··· TASK DATA ···

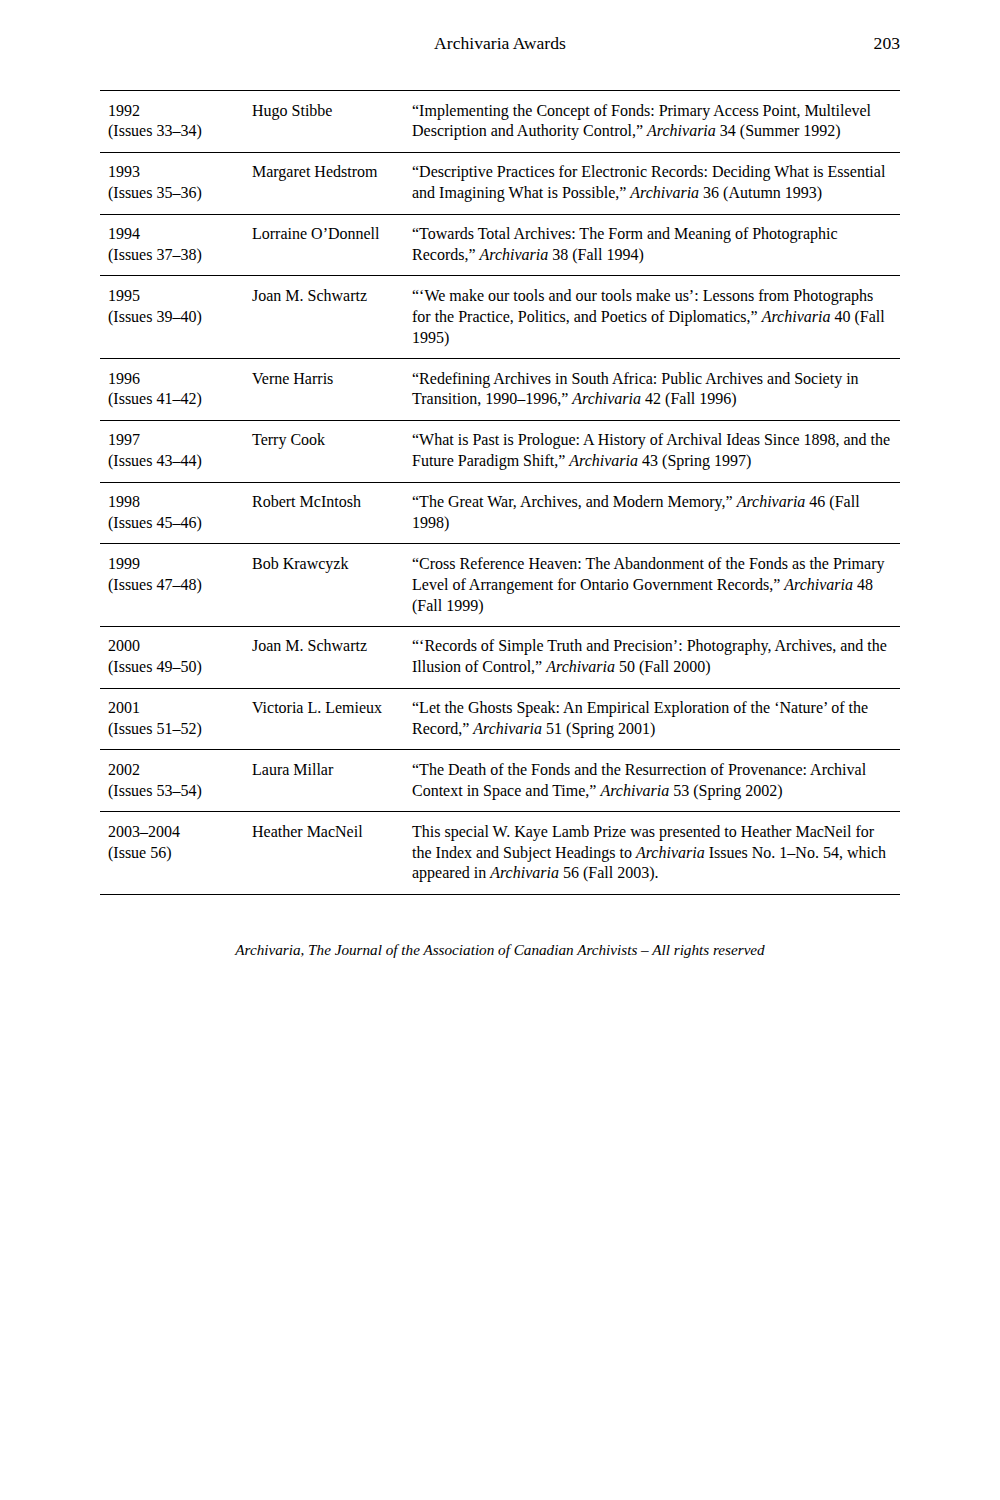Archivaria Awards 203
| 1992 (Issues 33–34) | Hugo Stibbe | “Implementing the Concept of Fonds: Primary Access Point, Multilevel Description and Authority Control,” Archivaria 34 (Summer 1992) |
| 1993 (Issues 35–36) | Margaret Hedstrom | “Descriptive Practices for Electronic Records: Deciding What is Essential and Imagining What is Possible,” Archivaria 36 (Autumn 1993) |
| 1994 (Issues 37–38) | Lorraine O’Donnell | “Towards Total Archives: The Form and Meaning of Photographic Records,” Archivaria 38 (Fall 1994) |
| 1995 (Issues 39–40) | Joan M. Schwartz | “‘We make our tools and our tools make us’: Lessons from Photographs for the Practice, Politics, and Poetics of Diplomatics,” Archivaria 40 (Fall 1995) |
| 1996 (Issues 41–42) | Verne Harris | “Redefining Archives in South Africa: Public Archives and Society in Transition, 1990–1996,” Archivaria 42 (Fall 1996) |
| 1997 (Issues 43–44) | Terry Cook | “What is Past is Prologue: A History of Archival Ideas Since 1898, and the Future Paradigm Shift,” Archivaria 43 (Spring 1997) |
| 1998 (Issues 45–46) | Robert McIntosh | “The Great War, Archives, and Modern Memory,” Archivaria 46 (Fall 1998) |
| 1999 (Issues 47–48) | Bob Krawcyzk | “Cross Reference Heaven: The Abandonment of the Fonds as the Primary Level of Arrangement for Ontario Government Records,” Archivaria 48 (Fall 1999) |
| 2000 (Issues 49–50) | Joan M. Schwartz | “‘Records of Simple Truth and Precision’: Photography, Archives, and the Illusion of Control,” Archivaria 50 (Fall 2000) |
| 2001 (Issues 51–52) | Victoria L. Lemieux | “Let the Ghosts Speak: An Empirical Exploration of the ‘Nature’ of the Record,” Archivaria 51 (Spring 2001) |
| 2002 (Issues 53–54) | Laura Millar | “The Death of the Fonds and the Resurrection of Provenance: Archival Context in Space and Time,” Archivaria 53 (Spring 2002) |
| 2003–2004 (Issue 56) | Heather MacNeil | This special W. Kaye Lamb Prize was presented to Heather MacNeil for the Index and Subject Headings to Archivaria Issues No. 1–No. 54, which appeared in Archivaria 56 (Fall 2003). |
Archivaria, The Journal of the Association of Canadian Archivists – All rights reserved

···

ACTIVITY: Reproduce exactly the lines of the entries above from the first through the line with "(Summer 1992) |", both included; pictures should not be reproduced.

ANSWER AREA:
Archivaria Awards 203
| 1992 (Issues 33–34) | Hugo Stibbe | “Implementing the Concept of Fonds: Primary Access Point, Multilevel Description and Authority Control,” Archivaria 34 (Summer 1992) |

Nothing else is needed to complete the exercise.